Secondly, without type safety your code is no longer predictable or maintainable. If you're working to quickly sketch out some new fangled logic for a research paper it's one thing, if you need to write test code so that your codebase can be tested an infinite number of times by other coders and whatever CI/ CD pipelines to make sure that nothing's broken, then all of the sudden you start seeing the value in strict typing.

Honestly, complaining about type safety adding "extra code" is a complaint that almost every coder has when they start out, before you eventually realize that all that "extra code" isn't just boiler plate for no reason but is adding specificity, predictability, reusability, and maintainability to your code base.

When defining types looked like this it was one thing:

String name = new String("Charles Xavier");

But when it looks like this, there's no reason not to use strong typing:

const name = "Charles Xavier";

[–] [email protected] 4 points 3 weeks ago (2 children)

without type safety your code is no longer predictable or maintainable

This sounds like someone who's never worked on a large Python project with multiple developers. I've been doing this for almost two decades and we never encounter bugs because of mismatched types.

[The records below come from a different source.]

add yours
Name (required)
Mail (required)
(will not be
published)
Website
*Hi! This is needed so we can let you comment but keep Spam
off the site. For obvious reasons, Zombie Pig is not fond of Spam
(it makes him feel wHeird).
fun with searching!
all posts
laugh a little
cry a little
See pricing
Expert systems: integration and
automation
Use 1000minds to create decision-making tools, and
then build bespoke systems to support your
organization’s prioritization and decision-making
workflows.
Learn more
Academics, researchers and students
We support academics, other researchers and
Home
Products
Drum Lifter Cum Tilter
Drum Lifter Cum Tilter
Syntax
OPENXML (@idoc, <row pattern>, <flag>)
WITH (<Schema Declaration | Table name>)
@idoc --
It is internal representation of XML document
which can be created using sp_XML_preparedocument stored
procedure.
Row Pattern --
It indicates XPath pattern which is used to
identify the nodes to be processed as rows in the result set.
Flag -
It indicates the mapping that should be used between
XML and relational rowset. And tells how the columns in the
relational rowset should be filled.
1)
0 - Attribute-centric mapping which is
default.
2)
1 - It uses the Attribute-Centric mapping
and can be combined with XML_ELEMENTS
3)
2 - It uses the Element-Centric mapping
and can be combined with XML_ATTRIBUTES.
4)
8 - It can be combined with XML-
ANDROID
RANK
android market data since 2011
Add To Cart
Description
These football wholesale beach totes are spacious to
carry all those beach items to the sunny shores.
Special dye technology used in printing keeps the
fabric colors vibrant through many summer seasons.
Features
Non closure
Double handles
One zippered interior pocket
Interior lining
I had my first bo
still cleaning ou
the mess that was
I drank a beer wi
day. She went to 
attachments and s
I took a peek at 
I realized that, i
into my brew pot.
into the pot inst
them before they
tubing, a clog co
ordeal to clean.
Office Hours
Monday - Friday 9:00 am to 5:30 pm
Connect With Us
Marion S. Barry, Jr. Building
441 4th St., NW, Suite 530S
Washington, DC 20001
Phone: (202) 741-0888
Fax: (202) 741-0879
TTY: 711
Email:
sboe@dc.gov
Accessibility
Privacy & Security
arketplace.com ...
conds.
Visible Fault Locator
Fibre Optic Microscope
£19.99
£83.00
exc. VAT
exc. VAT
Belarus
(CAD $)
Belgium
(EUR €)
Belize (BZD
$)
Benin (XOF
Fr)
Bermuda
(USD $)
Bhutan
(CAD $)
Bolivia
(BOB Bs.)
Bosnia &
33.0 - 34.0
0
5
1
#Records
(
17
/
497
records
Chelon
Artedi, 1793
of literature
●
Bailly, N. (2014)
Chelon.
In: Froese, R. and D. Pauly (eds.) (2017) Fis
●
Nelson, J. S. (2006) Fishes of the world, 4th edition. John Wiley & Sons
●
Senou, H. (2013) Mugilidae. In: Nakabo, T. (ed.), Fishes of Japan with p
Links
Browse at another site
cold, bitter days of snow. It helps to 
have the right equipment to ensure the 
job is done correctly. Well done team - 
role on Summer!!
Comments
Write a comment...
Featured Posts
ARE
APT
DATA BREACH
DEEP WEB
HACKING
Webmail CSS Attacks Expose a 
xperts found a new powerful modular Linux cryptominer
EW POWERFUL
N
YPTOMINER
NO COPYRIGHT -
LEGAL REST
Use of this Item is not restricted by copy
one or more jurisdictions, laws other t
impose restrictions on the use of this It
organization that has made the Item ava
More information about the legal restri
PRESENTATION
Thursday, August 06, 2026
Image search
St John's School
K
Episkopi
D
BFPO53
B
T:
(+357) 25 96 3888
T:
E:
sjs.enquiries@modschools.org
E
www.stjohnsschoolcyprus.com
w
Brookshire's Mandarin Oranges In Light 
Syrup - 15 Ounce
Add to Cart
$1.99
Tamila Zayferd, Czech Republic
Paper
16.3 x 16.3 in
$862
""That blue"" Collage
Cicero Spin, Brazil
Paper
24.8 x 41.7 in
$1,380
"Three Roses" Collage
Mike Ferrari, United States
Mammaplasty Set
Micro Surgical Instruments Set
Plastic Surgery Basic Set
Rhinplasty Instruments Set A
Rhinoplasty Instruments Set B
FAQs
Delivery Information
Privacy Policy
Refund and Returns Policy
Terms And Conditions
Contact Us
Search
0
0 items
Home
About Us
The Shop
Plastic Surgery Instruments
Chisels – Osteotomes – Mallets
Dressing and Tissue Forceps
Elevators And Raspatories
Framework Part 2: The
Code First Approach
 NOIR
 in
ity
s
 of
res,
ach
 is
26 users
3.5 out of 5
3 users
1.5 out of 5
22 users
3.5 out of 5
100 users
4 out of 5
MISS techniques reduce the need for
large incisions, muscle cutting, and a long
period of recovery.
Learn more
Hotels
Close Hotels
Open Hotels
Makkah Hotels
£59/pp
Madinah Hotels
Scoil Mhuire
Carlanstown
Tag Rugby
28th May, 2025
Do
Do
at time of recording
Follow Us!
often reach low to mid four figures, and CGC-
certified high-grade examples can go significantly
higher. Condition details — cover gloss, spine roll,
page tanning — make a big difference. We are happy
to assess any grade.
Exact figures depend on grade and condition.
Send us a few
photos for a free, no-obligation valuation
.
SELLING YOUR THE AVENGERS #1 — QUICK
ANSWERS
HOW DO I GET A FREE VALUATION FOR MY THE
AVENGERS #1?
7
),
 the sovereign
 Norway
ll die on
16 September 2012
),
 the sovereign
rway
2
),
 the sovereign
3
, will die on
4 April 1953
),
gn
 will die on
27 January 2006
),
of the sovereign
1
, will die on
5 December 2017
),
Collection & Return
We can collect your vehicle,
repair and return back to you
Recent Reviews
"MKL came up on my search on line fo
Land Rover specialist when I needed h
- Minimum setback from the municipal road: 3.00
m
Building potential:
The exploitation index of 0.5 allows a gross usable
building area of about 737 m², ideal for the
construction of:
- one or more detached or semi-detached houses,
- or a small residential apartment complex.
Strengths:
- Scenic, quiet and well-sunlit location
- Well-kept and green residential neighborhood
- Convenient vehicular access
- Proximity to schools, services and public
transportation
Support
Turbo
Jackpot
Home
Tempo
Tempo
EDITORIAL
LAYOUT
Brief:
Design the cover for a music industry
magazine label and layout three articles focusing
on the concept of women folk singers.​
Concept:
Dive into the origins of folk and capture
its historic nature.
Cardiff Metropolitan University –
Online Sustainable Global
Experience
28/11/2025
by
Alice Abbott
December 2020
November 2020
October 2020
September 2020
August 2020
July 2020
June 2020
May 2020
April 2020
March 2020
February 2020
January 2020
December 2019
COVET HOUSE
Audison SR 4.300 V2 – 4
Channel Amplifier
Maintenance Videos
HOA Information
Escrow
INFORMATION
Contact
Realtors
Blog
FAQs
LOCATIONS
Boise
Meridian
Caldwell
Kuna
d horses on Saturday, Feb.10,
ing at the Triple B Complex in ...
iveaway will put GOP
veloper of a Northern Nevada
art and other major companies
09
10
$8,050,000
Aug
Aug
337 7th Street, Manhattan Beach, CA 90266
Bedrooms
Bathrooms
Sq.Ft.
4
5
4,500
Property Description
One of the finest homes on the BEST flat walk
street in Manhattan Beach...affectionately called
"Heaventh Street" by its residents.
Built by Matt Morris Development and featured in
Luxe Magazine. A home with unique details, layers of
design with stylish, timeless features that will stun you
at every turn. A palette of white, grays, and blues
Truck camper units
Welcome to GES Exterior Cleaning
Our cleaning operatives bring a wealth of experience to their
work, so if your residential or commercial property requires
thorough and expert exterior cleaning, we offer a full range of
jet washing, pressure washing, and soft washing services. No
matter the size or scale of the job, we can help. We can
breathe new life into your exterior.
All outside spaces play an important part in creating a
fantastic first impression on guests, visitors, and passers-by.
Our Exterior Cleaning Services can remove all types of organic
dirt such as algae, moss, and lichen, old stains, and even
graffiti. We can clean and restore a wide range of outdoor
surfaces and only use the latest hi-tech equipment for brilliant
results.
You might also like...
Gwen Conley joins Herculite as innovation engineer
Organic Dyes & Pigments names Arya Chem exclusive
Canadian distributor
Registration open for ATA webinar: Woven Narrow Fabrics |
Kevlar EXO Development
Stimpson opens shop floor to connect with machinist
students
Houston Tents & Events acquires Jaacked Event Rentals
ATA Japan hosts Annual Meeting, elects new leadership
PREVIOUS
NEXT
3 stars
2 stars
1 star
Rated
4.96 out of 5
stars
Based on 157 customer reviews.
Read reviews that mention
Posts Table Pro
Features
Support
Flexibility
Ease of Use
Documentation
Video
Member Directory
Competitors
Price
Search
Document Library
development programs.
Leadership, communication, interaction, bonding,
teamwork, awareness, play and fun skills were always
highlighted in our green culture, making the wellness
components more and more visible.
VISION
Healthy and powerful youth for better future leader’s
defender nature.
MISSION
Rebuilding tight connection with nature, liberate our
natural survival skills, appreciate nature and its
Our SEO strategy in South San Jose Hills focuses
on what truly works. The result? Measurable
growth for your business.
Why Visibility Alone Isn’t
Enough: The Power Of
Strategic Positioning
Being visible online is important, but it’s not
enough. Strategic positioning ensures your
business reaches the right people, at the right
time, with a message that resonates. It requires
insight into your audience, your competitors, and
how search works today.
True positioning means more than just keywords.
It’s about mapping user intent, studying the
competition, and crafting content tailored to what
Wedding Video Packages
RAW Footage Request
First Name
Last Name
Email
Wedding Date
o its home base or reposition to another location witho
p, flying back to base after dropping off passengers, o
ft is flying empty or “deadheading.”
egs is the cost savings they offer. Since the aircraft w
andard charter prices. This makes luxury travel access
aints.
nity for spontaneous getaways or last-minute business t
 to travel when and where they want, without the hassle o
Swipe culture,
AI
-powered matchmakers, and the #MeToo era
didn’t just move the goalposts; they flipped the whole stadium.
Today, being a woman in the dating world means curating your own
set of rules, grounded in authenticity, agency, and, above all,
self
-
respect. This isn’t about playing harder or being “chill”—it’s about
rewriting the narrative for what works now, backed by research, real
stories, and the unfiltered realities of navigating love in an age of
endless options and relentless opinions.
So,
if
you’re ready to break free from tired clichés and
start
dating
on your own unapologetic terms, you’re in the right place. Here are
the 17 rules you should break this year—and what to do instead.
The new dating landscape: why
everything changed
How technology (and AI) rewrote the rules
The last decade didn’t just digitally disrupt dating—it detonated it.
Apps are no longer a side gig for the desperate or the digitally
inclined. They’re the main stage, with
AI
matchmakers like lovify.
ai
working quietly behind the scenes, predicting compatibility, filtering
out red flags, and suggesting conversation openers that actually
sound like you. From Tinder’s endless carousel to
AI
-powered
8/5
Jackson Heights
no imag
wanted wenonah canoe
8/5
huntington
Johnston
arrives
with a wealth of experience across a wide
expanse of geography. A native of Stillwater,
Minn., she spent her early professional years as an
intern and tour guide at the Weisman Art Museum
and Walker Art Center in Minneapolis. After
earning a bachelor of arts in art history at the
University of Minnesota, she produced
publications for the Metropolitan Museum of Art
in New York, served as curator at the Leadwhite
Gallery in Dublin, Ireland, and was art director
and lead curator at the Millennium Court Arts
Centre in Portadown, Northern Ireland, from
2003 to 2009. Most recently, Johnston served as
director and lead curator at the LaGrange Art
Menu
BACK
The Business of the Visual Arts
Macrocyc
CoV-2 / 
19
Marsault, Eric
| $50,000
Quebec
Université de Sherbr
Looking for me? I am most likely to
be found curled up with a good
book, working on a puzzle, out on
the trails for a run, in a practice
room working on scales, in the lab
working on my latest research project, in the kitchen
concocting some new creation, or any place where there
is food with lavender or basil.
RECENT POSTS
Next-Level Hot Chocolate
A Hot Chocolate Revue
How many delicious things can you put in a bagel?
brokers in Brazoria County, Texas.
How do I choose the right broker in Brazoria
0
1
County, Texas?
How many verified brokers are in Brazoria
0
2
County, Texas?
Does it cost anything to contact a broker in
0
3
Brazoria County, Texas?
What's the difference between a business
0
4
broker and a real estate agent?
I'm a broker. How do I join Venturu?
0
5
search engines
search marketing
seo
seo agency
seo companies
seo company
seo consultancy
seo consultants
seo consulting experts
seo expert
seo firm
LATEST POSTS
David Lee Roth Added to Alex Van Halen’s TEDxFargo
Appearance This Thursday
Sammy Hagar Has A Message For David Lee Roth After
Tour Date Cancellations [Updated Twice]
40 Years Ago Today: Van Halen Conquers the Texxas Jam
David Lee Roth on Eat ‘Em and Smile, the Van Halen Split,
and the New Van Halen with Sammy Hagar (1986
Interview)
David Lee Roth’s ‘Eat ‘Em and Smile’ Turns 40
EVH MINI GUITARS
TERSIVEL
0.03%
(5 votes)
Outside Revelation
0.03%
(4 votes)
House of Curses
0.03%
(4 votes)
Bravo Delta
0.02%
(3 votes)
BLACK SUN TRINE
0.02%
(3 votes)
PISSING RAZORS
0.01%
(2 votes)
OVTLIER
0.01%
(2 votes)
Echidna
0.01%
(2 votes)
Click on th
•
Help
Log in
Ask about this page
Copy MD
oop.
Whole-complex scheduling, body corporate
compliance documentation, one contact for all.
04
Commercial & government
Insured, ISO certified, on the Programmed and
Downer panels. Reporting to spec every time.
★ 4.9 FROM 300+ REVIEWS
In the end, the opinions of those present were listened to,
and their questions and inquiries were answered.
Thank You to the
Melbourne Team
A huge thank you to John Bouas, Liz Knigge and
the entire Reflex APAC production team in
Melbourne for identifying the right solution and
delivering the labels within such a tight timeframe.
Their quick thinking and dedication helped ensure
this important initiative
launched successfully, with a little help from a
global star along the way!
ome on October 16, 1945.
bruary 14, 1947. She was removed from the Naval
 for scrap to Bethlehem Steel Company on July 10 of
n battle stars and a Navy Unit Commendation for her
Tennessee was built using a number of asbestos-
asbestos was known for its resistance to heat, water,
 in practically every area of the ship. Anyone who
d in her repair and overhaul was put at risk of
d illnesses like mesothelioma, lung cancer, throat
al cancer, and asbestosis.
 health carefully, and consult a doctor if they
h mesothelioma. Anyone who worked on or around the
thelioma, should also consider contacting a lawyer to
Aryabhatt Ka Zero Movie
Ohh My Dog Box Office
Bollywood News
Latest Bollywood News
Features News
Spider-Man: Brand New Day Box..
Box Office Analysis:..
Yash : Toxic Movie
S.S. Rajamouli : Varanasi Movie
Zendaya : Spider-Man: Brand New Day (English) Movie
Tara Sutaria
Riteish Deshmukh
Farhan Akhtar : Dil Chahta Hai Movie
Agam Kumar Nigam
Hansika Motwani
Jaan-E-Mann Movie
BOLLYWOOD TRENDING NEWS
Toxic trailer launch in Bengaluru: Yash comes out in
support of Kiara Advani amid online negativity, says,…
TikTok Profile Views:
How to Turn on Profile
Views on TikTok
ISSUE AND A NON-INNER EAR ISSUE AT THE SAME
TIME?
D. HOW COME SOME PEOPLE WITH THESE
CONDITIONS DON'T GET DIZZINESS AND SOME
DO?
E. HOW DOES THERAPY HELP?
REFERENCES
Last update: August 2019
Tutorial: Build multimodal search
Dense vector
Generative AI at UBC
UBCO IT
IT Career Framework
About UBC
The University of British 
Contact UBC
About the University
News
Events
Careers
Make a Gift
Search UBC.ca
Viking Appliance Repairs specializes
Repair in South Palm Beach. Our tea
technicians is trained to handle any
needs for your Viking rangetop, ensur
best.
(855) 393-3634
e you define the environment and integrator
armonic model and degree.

For reference, the most common bugs we encounter are related to exception handling. Either the code captured the exception and didn't do the right thing (whatever that is) in specific situations or it didn't capture the exception in the right place so it bubbles up waaaaay too high up the chain and we end up with super annoying troubleshooting where it's difficult to reproduce or difficult to track down.

Also, testing is completely orthogonal to types.

[–] [email protected] 12 points 3 weeks ago (1 children)

This sounds like someone who's never worked on a large Python project with multiple developers. I've been doing this for almost two decades and we never encounter bugs because of mismatched types.

Have you worked on major projects in other languages in that time period to be able to compare and contrast?

The last two python projects I had to work on didn't have bugs because of type issues, but it was much harder to come into the codebase and understand what was going on given that you didn't have type information in many many places which forced you to go back and comb through the code instead.

[–] [email protected] 2 points 3 weeks ago

So the code did have type hints, just not consistently. Sounds like bad code.